DIRECTIONS FOR THIS TASK: Return all the data below as it stands, minus the pictures.

Saved data entries

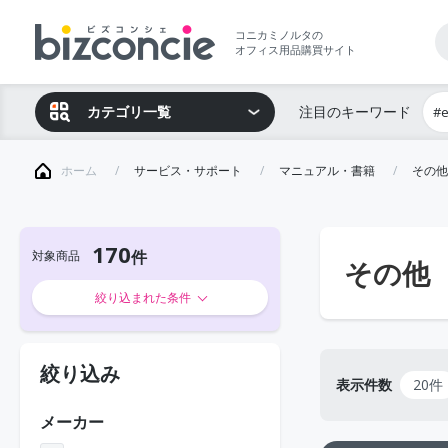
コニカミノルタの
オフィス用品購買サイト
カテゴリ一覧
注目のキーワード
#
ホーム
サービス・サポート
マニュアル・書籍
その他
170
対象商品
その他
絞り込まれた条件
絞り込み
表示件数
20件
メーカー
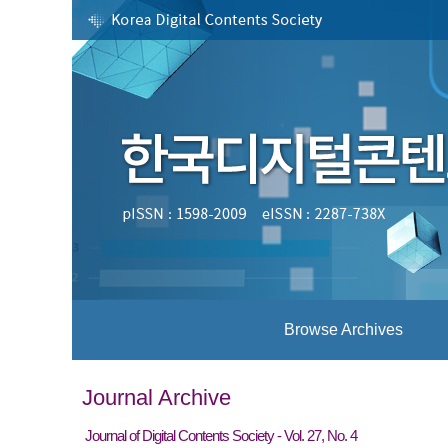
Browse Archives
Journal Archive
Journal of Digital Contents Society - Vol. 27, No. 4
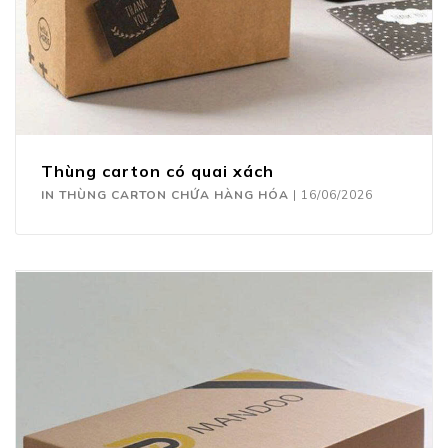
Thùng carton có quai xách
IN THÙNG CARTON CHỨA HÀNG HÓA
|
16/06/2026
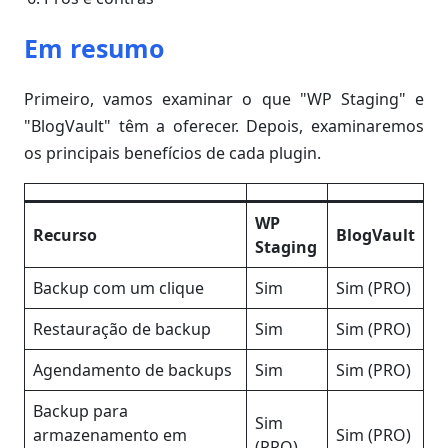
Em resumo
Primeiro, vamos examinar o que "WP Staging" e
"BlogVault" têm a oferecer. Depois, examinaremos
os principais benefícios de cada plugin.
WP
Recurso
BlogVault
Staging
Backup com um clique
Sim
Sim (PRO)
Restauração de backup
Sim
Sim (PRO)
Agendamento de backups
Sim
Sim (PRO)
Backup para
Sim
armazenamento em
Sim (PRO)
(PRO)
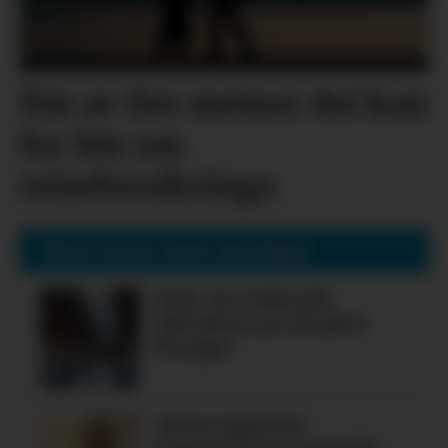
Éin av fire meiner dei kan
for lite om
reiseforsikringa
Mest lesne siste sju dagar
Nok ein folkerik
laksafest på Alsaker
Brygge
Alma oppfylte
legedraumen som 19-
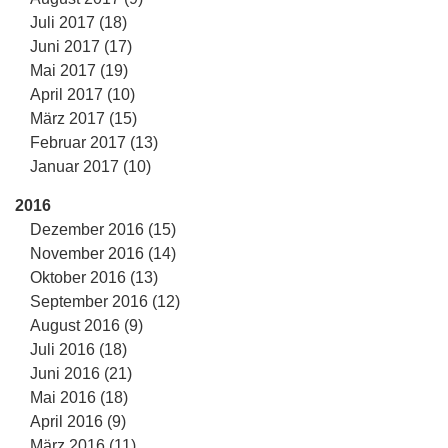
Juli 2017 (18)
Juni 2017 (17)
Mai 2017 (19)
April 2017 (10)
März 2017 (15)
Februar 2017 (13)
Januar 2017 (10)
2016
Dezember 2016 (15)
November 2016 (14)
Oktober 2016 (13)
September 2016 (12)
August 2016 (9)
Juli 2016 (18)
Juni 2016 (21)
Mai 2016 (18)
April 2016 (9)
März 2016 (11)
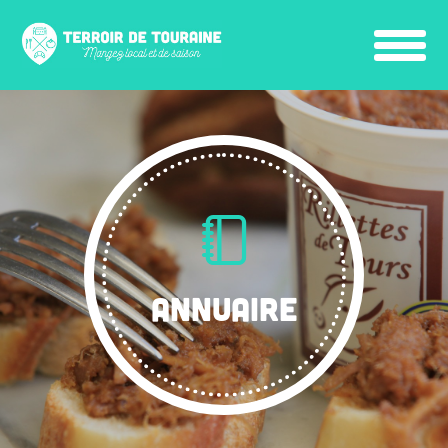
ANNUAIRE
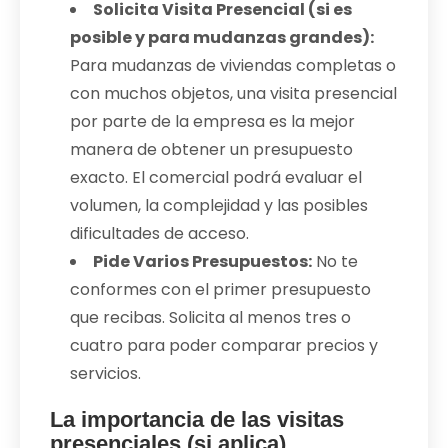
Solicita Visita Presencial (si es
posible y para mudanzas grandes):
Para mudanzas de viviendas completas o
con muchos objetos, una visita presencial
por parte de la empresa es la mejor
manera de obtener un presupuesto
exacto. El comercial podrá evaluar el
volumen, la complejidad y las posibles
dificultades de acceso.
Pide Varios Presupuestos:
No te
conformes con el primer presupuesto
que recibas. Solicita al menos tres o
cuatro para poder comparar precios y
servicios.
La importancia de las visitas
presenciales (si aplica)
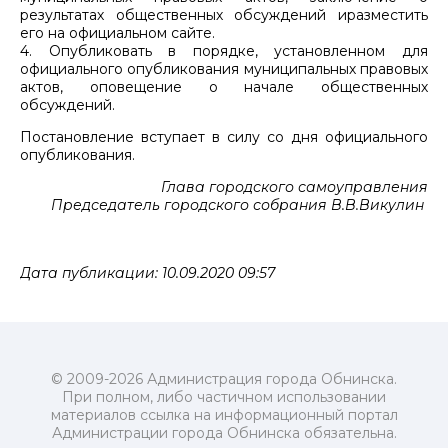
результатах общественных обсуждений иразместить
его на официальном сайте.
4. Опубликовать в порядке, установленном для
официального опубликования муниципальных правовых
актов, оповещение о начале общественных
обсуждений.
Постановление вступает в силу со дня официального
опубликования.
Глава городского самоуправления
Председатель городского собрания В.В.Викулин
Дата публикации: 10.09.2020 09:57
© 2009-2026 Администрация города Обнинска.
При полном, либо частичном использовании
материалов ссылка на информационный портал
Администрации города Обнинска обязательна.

TASK OUTPUT:
コニカミノルタの
オフィス用品購買サイト
カテゴリ一覧
注目のキーワード
#
ホーム
サービス・サポート
マニュアル・書籍
その他
170
対象商品
その他
絞り込まれた条件
絞り込み
表示件数
20件
メーカー
Browse Archives
Journal Archive
Journal of Digital Contents Society - Vol. 27, No. 4
Thùng carton có quai xách
IN THÙNG CARTON CHỨA HÀNG HÓA
|
16/06/2026
Em resumo
Primeiro, vamos examinar o que "WP Staging" e
"BlogVault" têm a oferecer. Depois, examinaremos
os principais benefícios de cada plugin.
WP
Recurso
BlogVault
Staging
Backup com um clique
Sim
Sim (PRO)
Restauração de backup
Sim
Sim (PRO)
Agendamento de backups
Sim
Sim (PRO)
Backup para
Sim
armazenamento em
Sim (PRO)
(PRO)
Éin av fire meiner dei kan
for lite om
reiseforsikringa
Mest lesne siste sju dagar
Nok ein folkerik
laksafest på Alsaker
Brygge
Alma oppfylte
legedraumen som 19-
Juli 2017 (18)
Juni 2017 (17)
Mai 2017 (19)
April 2017 (10)
März 2017 (15)
Februar 2017 (13)
Januar 2017 (10)
2016
Dezember 2016 (15)
November 2016 (14)
Oktober 2016 (13)
September 2016 (12)
August 2016 (9)
Juli 2016 (18)
Juni 2016 (21)
Mai 2016 (18)
April 2016 (9)
März 2016 (11)
ANNUAIRE
Solicita Visita Presencial (si es
posible y para mudanzas grandes):
Para mudanzas de viviendas completas o
con muchos objetos, una visita presencial
por parte de la empresa es la mejor
manera de obtener un presupuesto
exacto. El comercial podrá evaluar el
volumen, la complejidad y las posibles
dificultades de acceso.
Pide Varios Presupuestos:
No te
conformes con el primer presupuesto
que recibas. Solicita al menos tres o
cuatro para poder comparar precios y
servicios.
La importancia de las visitas
presenciales (si aplica)
результатах общественных обсуждений иразместить
его на официальном сайте.
4. Опубликовать в порядке, установленном для
официального опубликования муниципальных правовых
актов, оповещение о начале общественных
обсуждений.
Постановление вступает в силу со дня официального
опубликования.
Глава городского самоуправления
Председатель городского собрания В.В.Викулин
Дата публикации: 10.09.2020 09:57
© 2009-2026 Администрация города Обнинска.
При полном, либо частичном использовании
материалов ссылка на информационный портал
Администрации города Обнинска обязательна.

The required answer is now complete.